Sharing Power – Could an East West Power Grid Soon Be Reality?

  • By: mvadmin
  • Date: November 27, 2019
  • Time to read: 2 min.

British Columbia Premier Christy Clark Is Now Requesting the Federal Government to Help Construct New Power Infrastructure That Could Help the Province Sell Hydro Power to Alberta.

Politicians have often considered the possibility of building an east-west power grid in Canada.

The idea of trading electricity is back for discussion as British Columbia Premier Christy Clark is now requesting the federal government to help construct new powder infrastructure that could help the province sell hydro power to Alberta.
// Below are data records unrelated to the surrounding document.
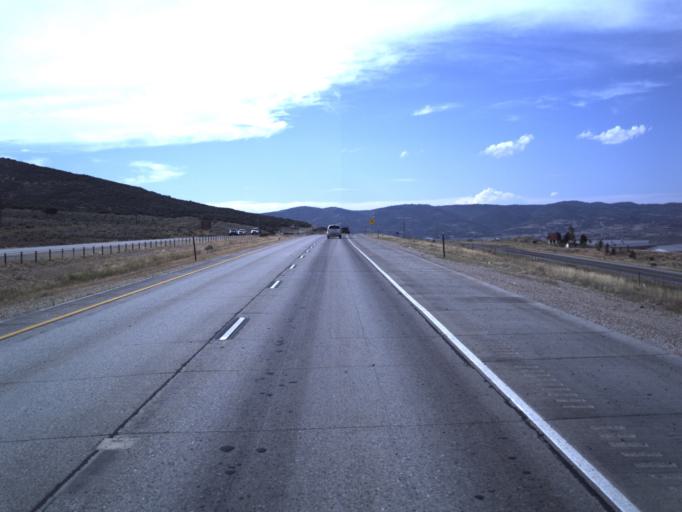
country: US
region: Utah
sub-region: Summit County
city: Park City
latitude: 40.6915
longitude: -111.4678
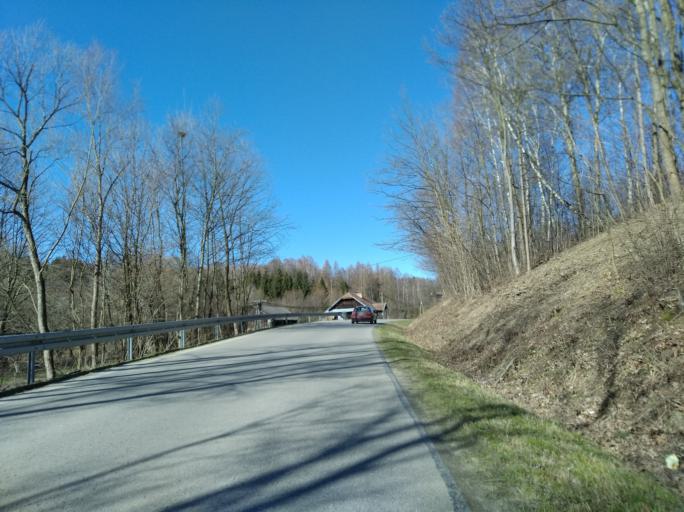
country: PL
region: Subcarpathian Voivodeship
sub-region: Powiat strzyzowski
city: Wisniowa
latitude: 49.8907
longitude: 21.6653
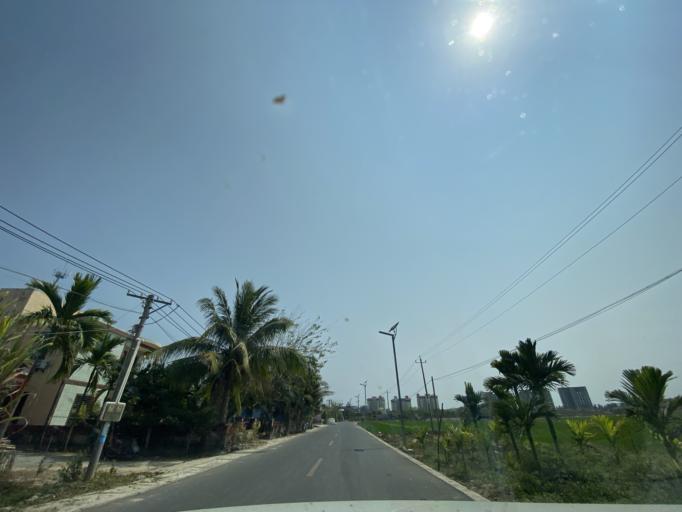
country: CN
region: Hainan
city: Yingzhou
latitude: 18.4101
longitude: 109.8152
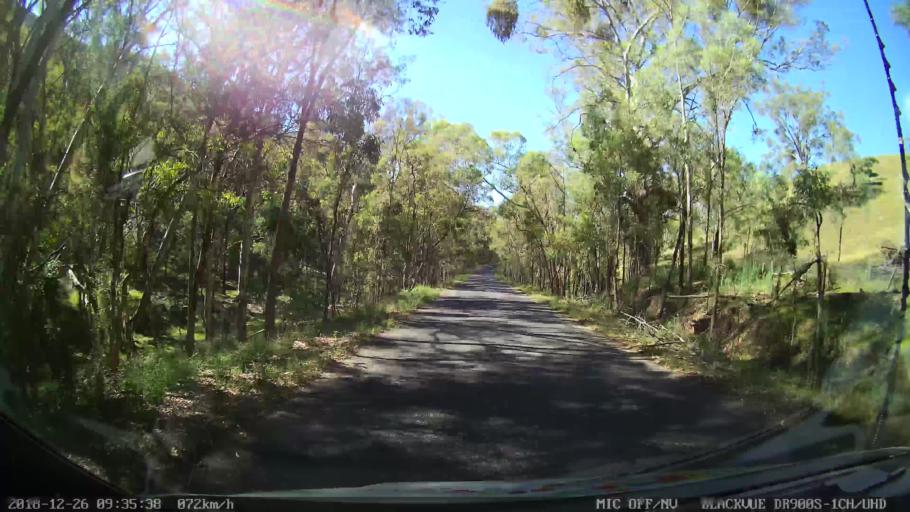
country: AU
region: New South Wales
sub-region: Mid-Western Regional
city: Kandos
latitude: -32.9164
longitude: 150.0414
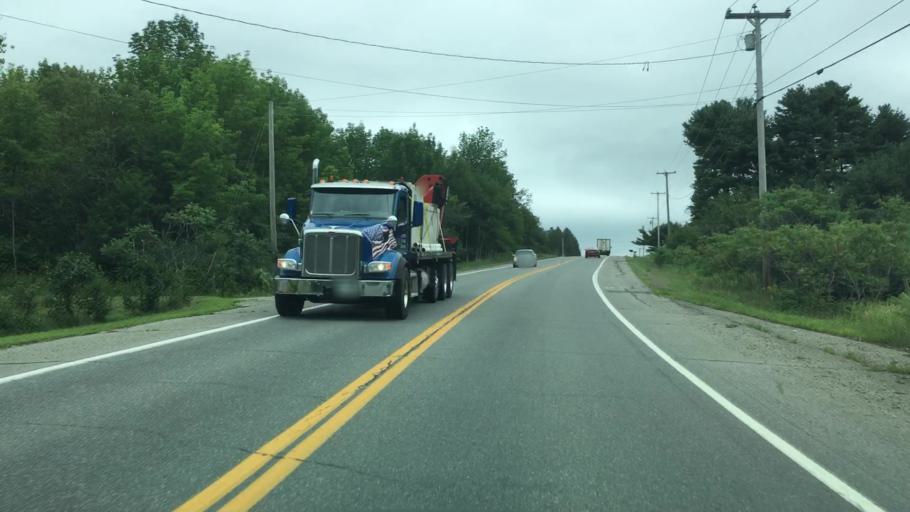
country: US
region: Maine
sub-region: Waldo County
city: Frankfort
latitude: 44.5590
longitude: -68.8662
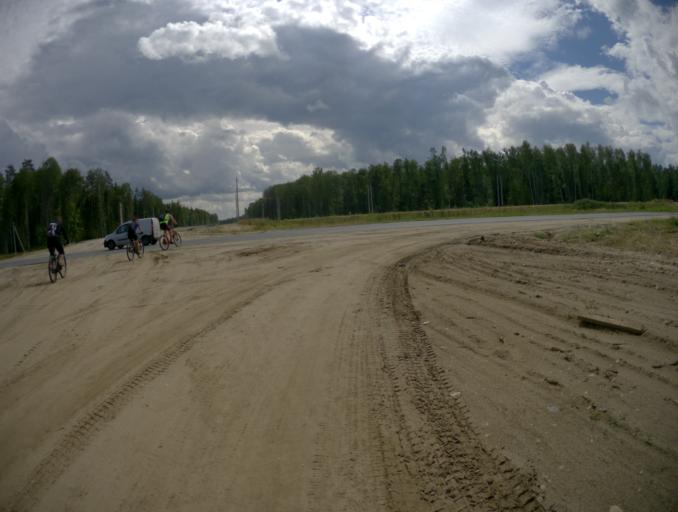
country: RU
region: Vladimir
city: Golovino
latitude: 56.0153
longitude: 40.5768
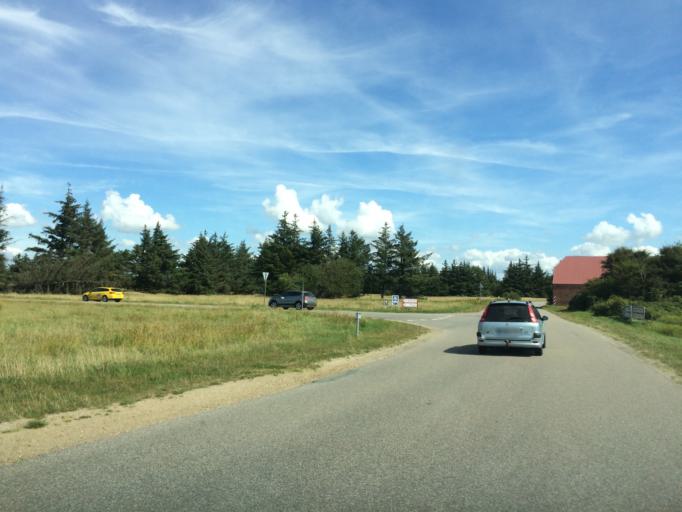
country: DK
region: South Denmark
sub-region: Varde Kommune
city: Oksbol
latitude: 55.6658
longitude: 8.1933
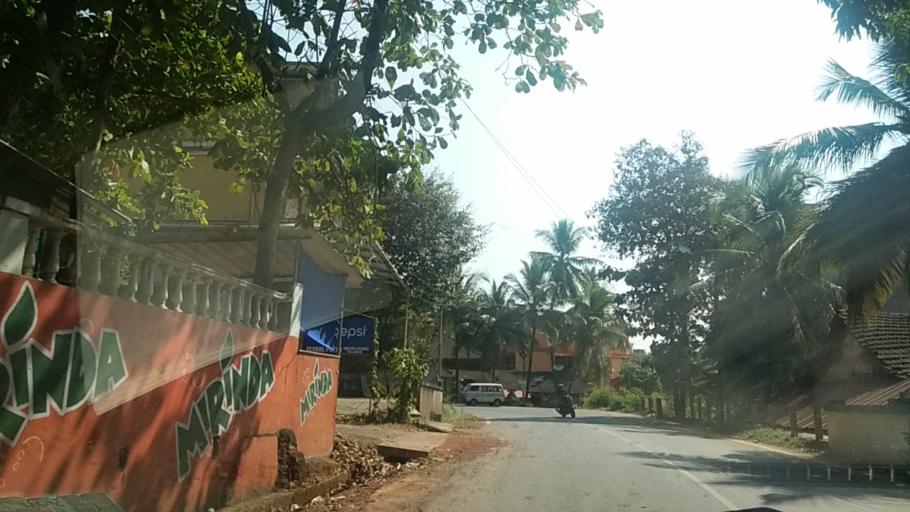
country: IN
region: Goa
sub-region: South Goa
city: Madgaon
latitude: 15.2922
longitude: 73.9564
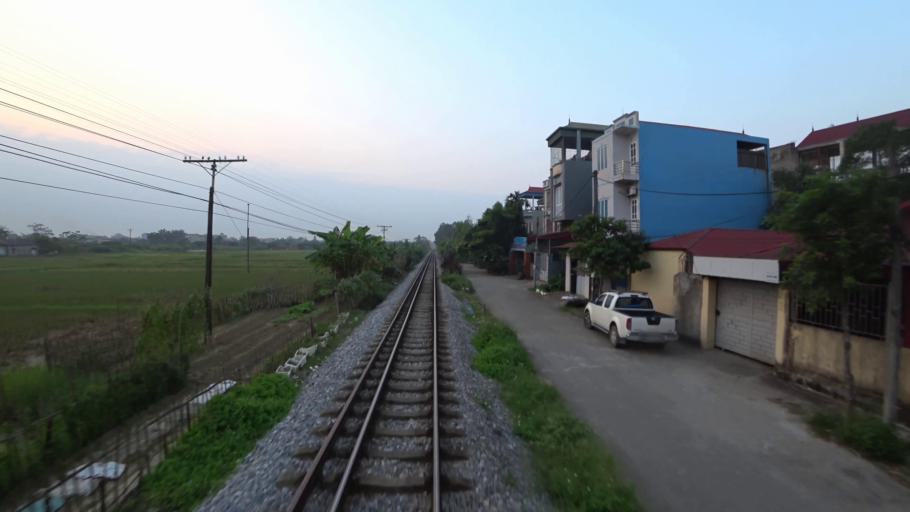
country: VN
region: Ha Noi
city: Dong Anh
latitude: 21.1490
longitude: 105.8573
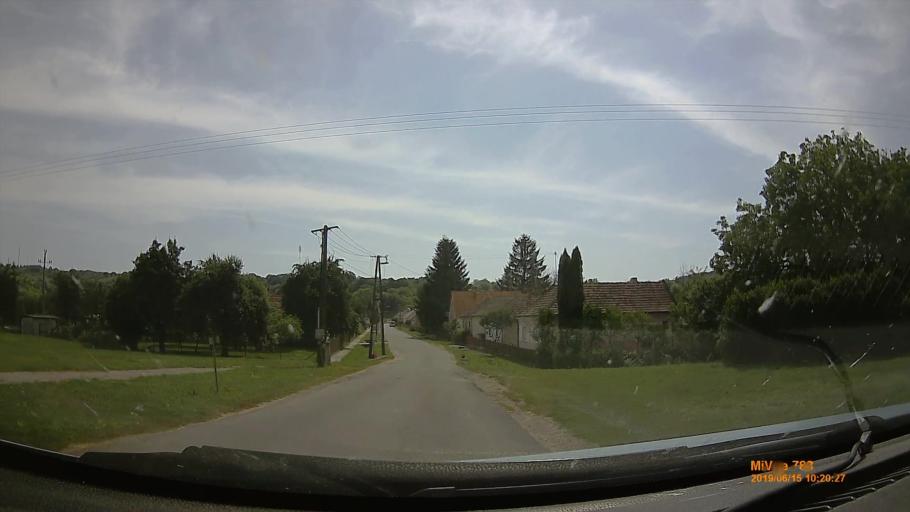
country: HU
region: Baranya
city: Buekkoesd
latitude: 46.1106
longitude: 17.9984
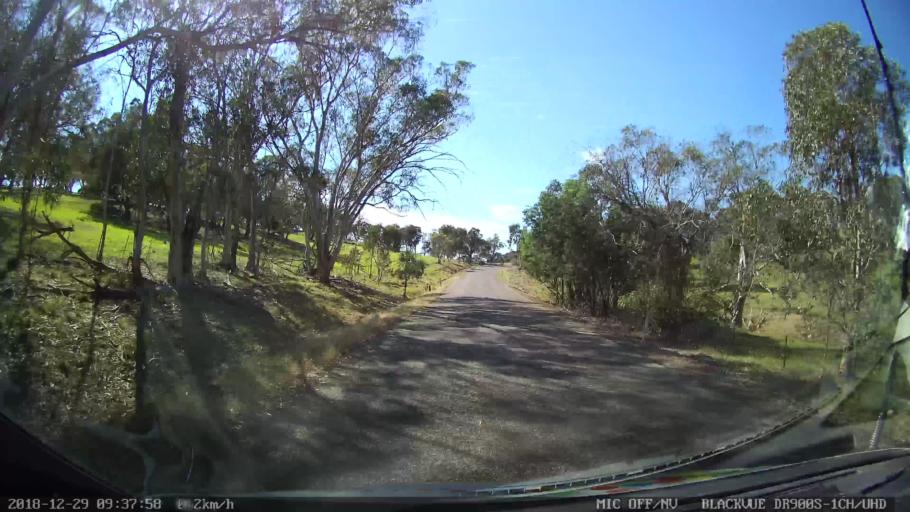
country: AU
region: New South Wales
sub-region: Upper Lachlan Shire
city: Crookwell
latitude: -34.6424
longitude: 149.3746
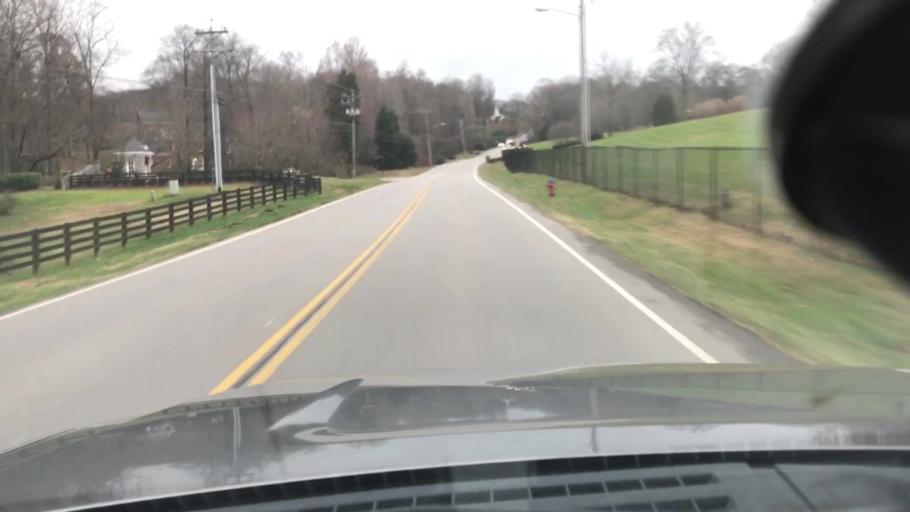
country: US
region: Tennessee
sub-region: Williamson County
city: Brentwood Estates
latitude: 35.9838
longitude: -86.7415
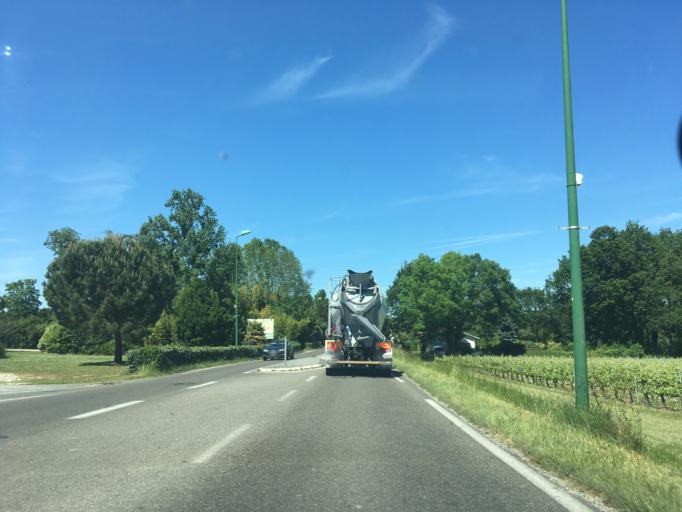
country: FR
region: Aquitaine
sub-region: Departement de la Gironde
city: Listrac-Medoc
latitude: 45.0700
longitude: -0.7939
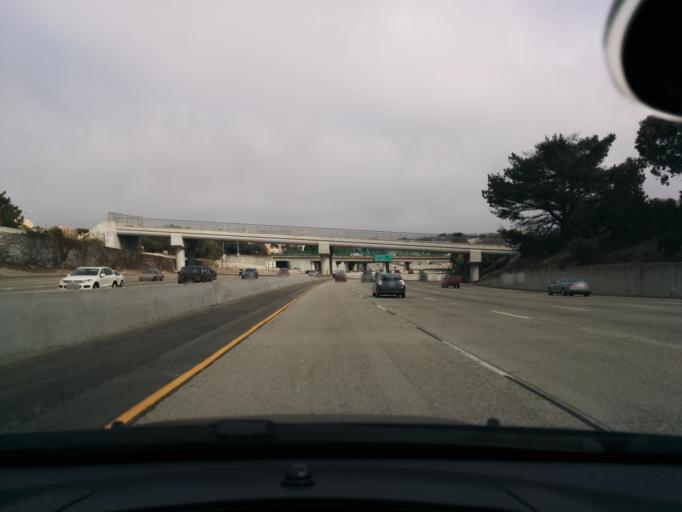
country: US
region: California
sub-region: San Mateo County
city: Broadmoor
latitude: 37.6854
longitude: -122.4713
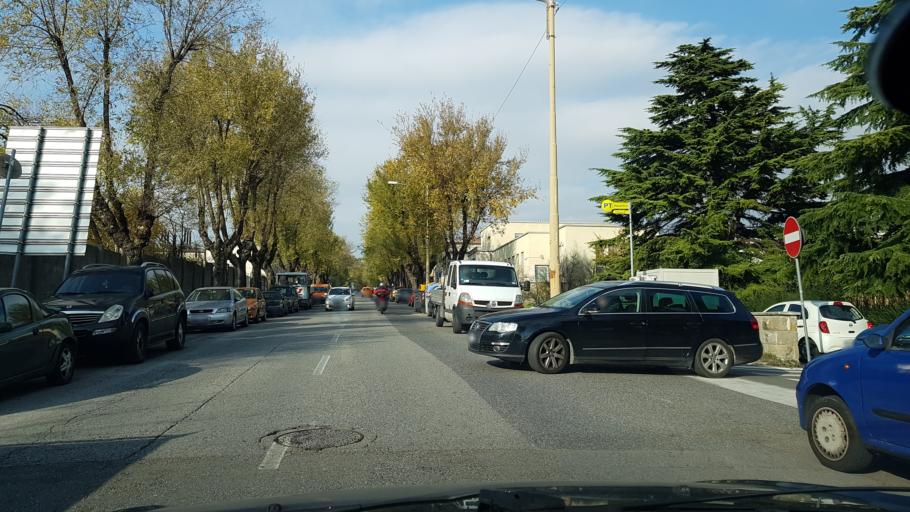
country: IT
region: Friuli Venezia Giulia
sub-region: Provincia di Trieste
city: Trieste
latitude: 45.6180
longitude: 13.8032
According to the plans, the east-west grid could also help combat climate change and help Canada achieve its environmental goals.In March this year, B.C. Premier Christy Clark is expected to hold a meeting with environmental ministers from across Canada to discuss how the country can fulfill the commitments it made at the UN climate conference in Paris.

The major step would be to build new electrical infrastructure that would allow British Columbia to sell Hydro to Alberta. However the question remains whether this is just another idea or whether this is an idea whose time has come.

Building the new electrical infrastructure could be an expensive affair, the price of transmission lines is huge, and moreover, the longer the distance the higher the costs shoot up.

For example, in Manitoba, the price estimate for the Bipole III transmission line has risen from $2.2 billion in 2007, to $3.3 billion in 2011, and up to $4.6 billion in 2014. The line itself is 1400 Kilometers. A grid connecting the four western provinces could measure up to 2000 Kilometers.

Alberta still remains lukewarm on the idea, and the province’s premier Rachel Notley has described it as “a bit hypothetical.”

However the province could benefit from the project, as of now 55 percent of Alberta’s power comes from coal. The province is also active in the process of decommissioning all of its coal power plants and new natural gas burning facilities are expected to make up much of the shortfall. However while these produce lesser emissions than coal, they are not as clean as hydroelectricity

Whether the project will actually take shape still remains to be seen, but the value the provinces will get from the idea still remains high.